While the health advice being given out to non-fasters is to stay hydrated by drinking plenty of water – this is something those observing Ramadan can’t do. 
But there are some steps you can take, to ensure you stay healthy during the month so that during the non-fasting hours you are eating and drinking the right things.
5 tips to survive Ramadan
1.    State of health
If you suffer from any type of health condition or are on medication, you must speak to your GP first. For example if you are diabetic and normally take insulin or tablets fasting may not be suitable for you. If a doctor says you cannot fast during Ramadan, it is acceptable to make a charity donation instead.

2.    Eating before sunrise
It is essential you eat something at this time, rather than skip it and fast from the moment you go to sleep at night.
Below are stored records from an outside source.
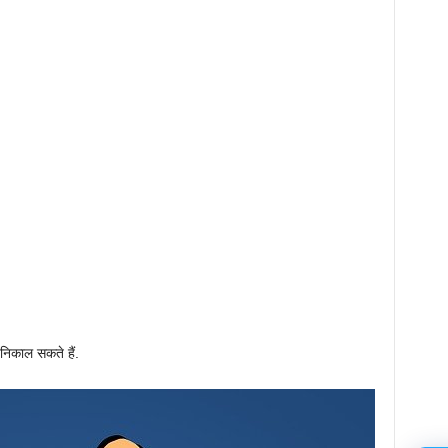
निकाल सकते हैं.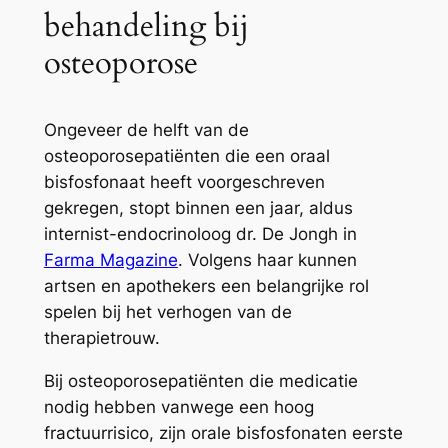
behandeling bij
osteoporose
Ongeveer de helft van de
osteoporosepatiënten die een oraal
bisfosfonaat heeft voorgeschreven
gekregen, stopt binnen een jaar, aldus
internist-endocrinoloog dr. De Jongh in
Farma Magazine
. Volgens haar kunnen
artsen en apothekers een belangrijke rol
spelen bij het verhogen van de
therapietrouw.
Bij osteoporosepatiënten die medicatie
nodig hebben vanwege een hoog
fractuurrisico, zijn orale bisfosfonaten eerste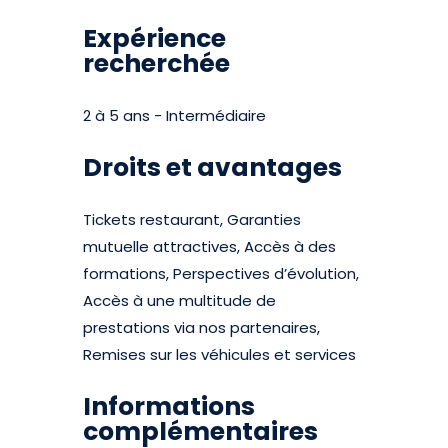
Expérience
recherchée
2 à 5 ans - Intermédiaire
Droits et avantages
Tickets restaurant, Garanties
mutuelle attractives, Accès à des
formations, Perspectives d’évolution,
Accès à une multitude de
prestations via nos partenaires,
Remises sur les véhicules et services
Informations
complémentaires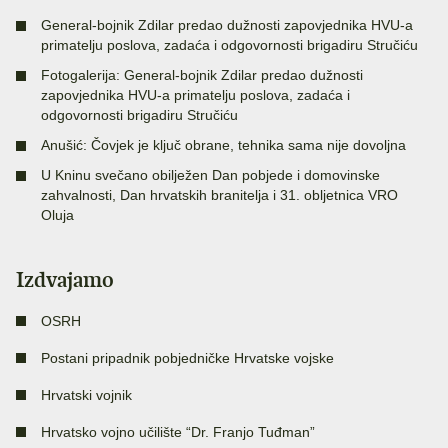
General-bojnik Zdilar predao dužnosti zapovjednika HVU-a
primatelju poslova, zadaća i odgovornosti brigadiru Stručiću
Fotogalerija: General-bojnik Zdilar predao dužnosti
zapovjednika HVU-a primatelju poslova, zadaća i
odgovornosti brigadiru Stručiću
Anušić: Čovjek je ključ obrane, tehnika sama nije dovoljna
U Kninu svečano obilježen Dan pobjede i domovinske
zahvalnosti, Dan hrvatskih branitelja i 31. obljetnica VRO
Oluja
Izdvajamo
OSRH
Postani pripadnik pobjedničke Hrvatske vojske
Hrvatski vojnik
Hrvatsko vojno učilište “Dr. Franjo Tuđman”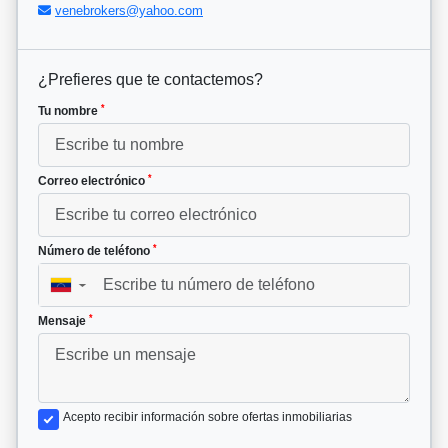
venebrokers@yahoo.com
¿Prefieres que te contactemos?
*
Tu nombre
*
Correo electrónico
*
Número de teléfono
▼
*
Mensaje
Acepto recibir información sobre ofertas inmobiliarias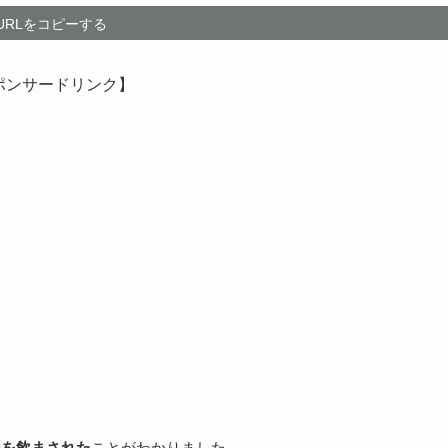
URLをコピーする
ポンサードリンク】
ン)を飲まされた
ことがわかりました。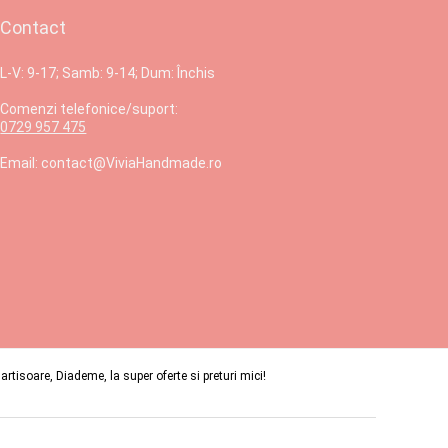
Contact
L-V: 9-17; Samb: 9-14; Dum: Închis
Comenzi telefonice/suport:
0729 957 475
Email: contact@ViviaHandmade.ro
isoare, Diademe, la super oferte si preturi mici!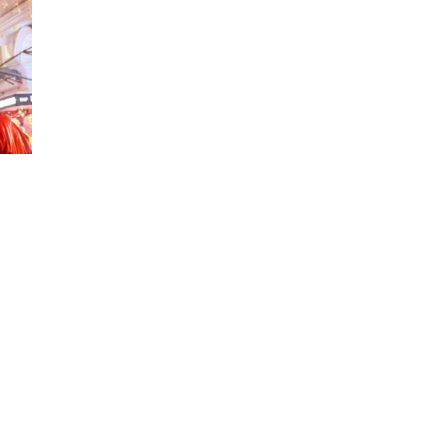
 февраля. Стоит
у что праздник
тся лошадь –
у год будет
рьерный рост
его в одежде
ь дома различные
твовать мясо (за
What you choose to eat is also important. Opt for a balanced meal that contains carbohydrates, fat, protein and sugar (fruit is ideal) to ensure your body is getting all the nutrients it still needs in a day.
Complex carbohydrates such as barley, wheat, wholemeal and oats are a good choice as they release energy slowly during the day.
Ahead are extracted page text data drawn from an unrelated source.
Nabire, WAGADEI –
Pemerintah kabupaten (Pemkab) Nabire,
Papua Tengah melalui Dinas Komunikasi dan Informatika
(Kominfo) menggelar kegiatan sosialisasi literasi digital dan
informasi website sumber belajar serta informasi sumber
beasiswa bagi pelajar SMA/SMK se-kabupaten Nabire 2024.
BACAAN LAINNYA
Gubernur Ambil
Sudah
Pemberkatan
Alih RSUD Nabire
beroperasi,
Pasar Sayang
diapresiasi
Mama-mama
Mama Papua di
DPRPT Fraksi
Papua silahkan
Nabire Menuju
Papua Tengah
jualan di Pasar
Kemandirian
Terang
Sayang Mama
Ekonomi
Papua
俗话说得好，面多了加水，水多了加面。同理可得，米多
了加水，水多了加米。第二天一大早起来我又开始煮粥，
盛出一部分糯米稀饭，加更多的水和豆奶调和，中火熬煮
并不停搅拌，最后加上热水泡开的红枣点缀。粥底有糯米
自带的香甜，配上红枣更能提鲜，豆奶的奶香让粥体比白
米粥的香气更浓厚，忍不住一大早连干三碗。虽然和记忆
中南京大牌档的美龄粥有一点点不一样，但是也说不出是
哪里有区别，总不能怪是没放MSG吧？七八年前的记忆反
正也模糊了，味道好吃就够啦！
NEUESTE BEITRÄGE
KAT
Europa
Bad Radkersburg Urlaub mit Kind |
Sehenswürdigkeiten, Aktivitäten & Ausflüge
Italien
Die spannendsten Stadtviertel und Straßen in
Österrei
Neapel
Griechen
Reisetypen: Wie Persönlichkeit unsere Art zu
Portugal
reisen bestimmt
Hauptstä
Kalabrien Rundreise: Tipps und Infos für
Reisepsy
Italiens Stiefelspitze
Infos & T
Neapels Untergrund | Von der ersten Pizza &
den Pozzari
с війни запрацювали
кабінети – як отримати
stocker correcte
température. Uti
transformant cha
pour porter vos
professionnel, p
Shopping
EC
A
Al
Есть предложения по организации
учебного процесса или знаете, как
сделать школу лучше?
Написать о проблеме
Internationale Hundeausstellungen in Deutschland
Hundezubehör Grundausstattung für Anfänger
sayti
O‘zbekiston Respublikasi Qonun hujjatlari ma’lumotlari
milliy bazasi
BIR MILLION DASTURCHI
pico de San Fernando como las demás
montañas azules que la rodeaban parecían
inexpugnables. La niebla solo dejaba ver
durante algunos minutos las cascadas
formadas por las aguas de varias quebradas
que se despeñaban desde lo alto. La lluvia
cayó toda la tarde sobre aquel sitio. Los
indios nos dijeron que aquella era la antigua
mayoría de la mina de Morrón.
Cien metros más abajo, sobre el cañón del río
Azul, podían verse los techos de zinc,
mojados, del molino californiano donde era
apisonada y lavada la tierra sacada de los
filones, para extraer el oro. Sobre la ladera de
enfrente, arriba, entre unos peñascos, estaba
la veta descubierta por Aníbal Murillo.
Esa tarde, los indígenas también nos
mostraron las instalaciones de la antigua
3.    Dealing with tiredness
The body becomes tired when it is fasting because blood sugar levels drop which is not being replaced by food. The body responds by telling us to relax to preserve energy. If you do need to take a few minutes to lie down, try and do so and it will have several benefits including making you feel better and giving you and extra boost of energy.

4.    Take supplements
If you normally take vitamin tablets continue to take these. If you don’t, it’s a good idea to take a daily tablet or supplement during Ramadan to ensure your body gets all the nutrients it needs from a balanced diet. Your body is only getting two main meals a day so it’s important to ensure these contain everything you need; vitamins will give you an added boost.

5.    Breaking with iftar
What you choose to eat when you break your fast will impact on your health. It is not advisable to eat a huge meal after starving your body for so many hours and in fact if you do, this is can contribute to obesity.
Instead break your fast with a small snack like a fruit salad, take a short break and then eat a normal meal. Avoid heavily processed foods like refined carbohydrates such as cakes, biscuits and Indian mithai as they will only give you an immediate energy boost, they will not have lasting nutritional effects. Instead try milky based desserts like rasmali.
As an alternative to fried food, go for healthier choices: so baked samosas rather than fried. Also avoid caffeine as drinks like tea and coffee will dehydrate you unnecessarily.

If you experience any unusual side effects from fasting, speak to your doctor. Ramdan Mubarak!